How to put four plots on the same subplot

我使用以下代码为四个分类器创建我想要的图:

我有一个包含两列的 dfmean 是 mda 重要性,std 是特征重要性的 std

import numpy as np 
import pandas as pd
from matplotlib import pyplot as plt

from sklearn.datasets import load_breast_cancer
from sklearn.model_selection import train_test_split

from sklearn.ensemble import RandomForestClassifier
from sklearn.ensemble import ExtraTreesClassifier
from sklearn.tree import DecisionTreeClassifier
from xgboost import XGBClassifier

'''Function to use to calculate importances'''  

def featImpMDA(clf,X,y,n_splits=5):
# feat importance based on OOS score reduction
    from sklearn.metrics import log_loss
    from sklearn.model_selection._split import KFold
    cvGen=KFold(n_splits=n_splits)
    scr0,scr1=pd.Series(),pd.DataFrame(columns=X.columns)
    for i,(train,test) in enumerate(cvGen.split(X=X)):
        X0,y0=X.iloc[train,:],y.iloc[train]
        X1,y1=X.iloc[test,:],y.iloc[test]
        fit=clf.fit(X=X0,y=y0) # the fit occurs here
        prob=fit.predict_proba(X1) # prediction before shuffling
        scr0.loc[i]=-log_loss(y1,prob,labels=clf.classes_)
        for j in X.columns:
            X1_=X1.copy(deep=True)
            np.random.shuffle(X1_[j].values) # shuffle one column
            prob=fit.predict_proba(X1_) # prediction after shuffling
            scr1.loc[i,j]=-log_loss(y1,prob,labels=clf.classes_)
    imp=(-1*scr1).add(scr0,axis=0)
    imp=imp/(-1*scr1)
    imp=pd.concat({'mean':imp.mean(),
                   'std':imp.std()*imp.shape[0]**-.5},axis=1) # CLT
    return imp

'''Import data''' 

data = load_breast_cancer()
X, y = data.data, data.target
X = pd.DataFrame(X, columns = [data.feature_names])

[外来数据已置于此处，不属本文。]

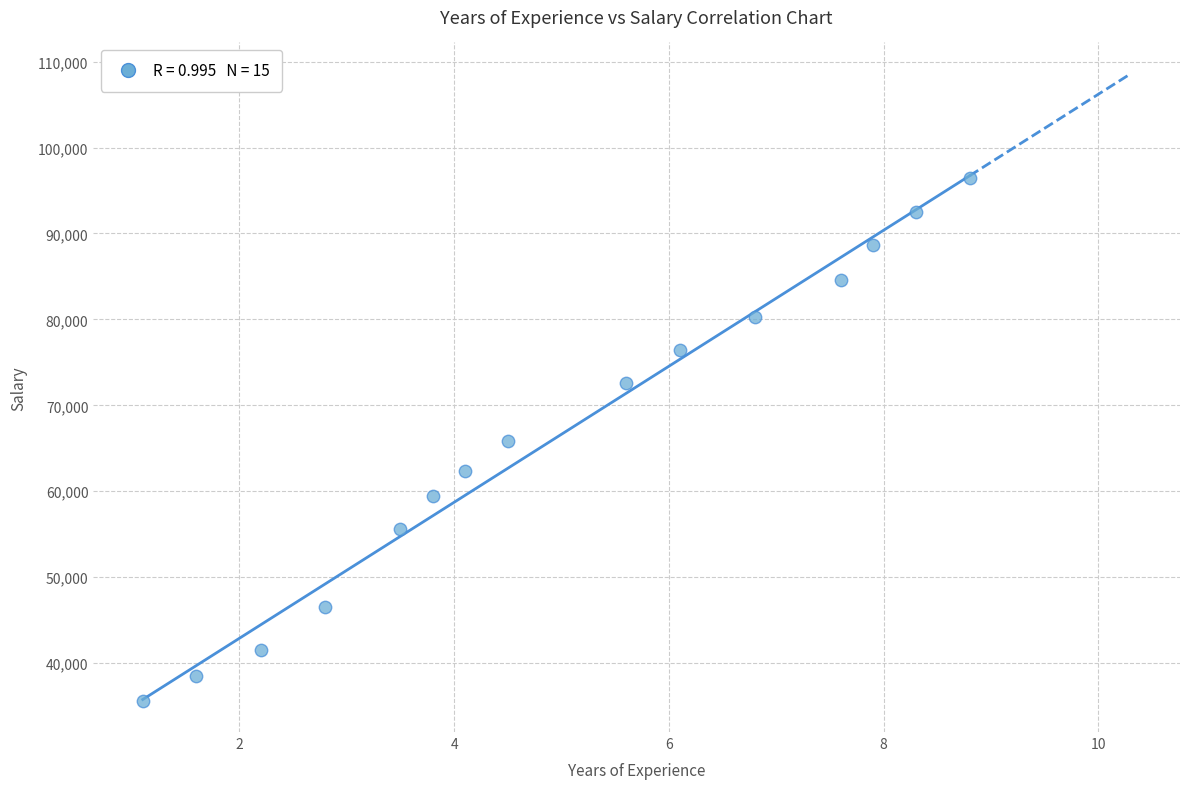

What is the range of Y values (max minus min)?

60849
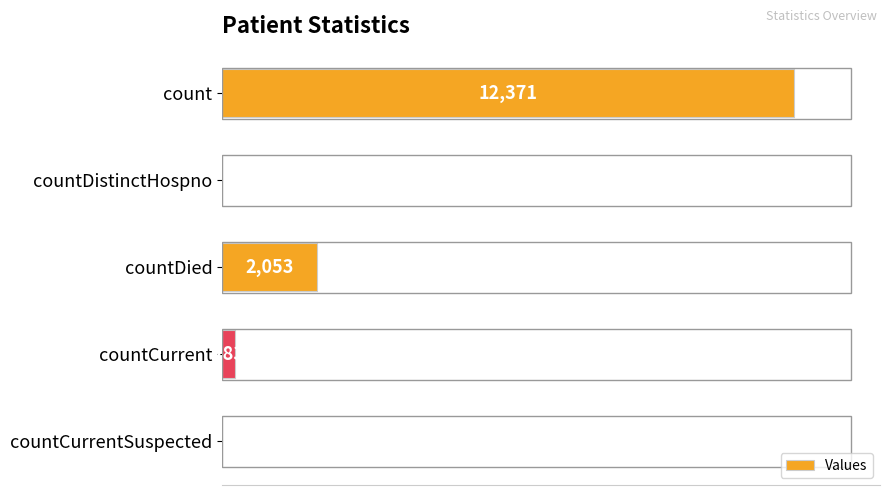

Which label corresponds to the largest value in the chart?

count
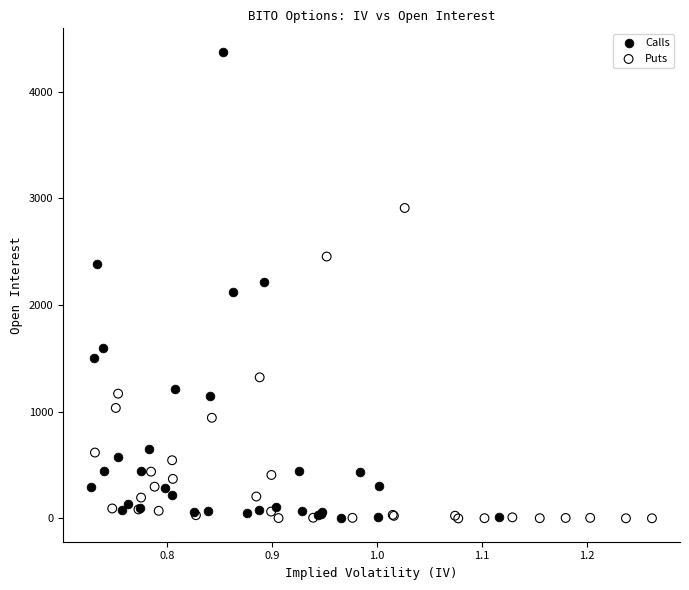

Which series reaches the maximum Y coordinate?

Calls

X_train, X_test, y_train, y_test = train_test_split(X, pd.DataFrame(y), random_state=42)

'''Calculate importances'''

clf = RandomForestClassifier(n_estimators=100, random_state=42)
bc_rf = featImpMDA(clf,X_train,y_train,n_splits=5)

clf = ExtraTreesClassifier(n_estimators=100, random_state=42)
bc_et = featImpMDA(clf,X_train,y_train,n_splits=5)

clf = XGBClassifier(n_estimators=100, random_state=42)
bc_xgb = featImpMDA(clf,X_train,y_train,n_splits=5)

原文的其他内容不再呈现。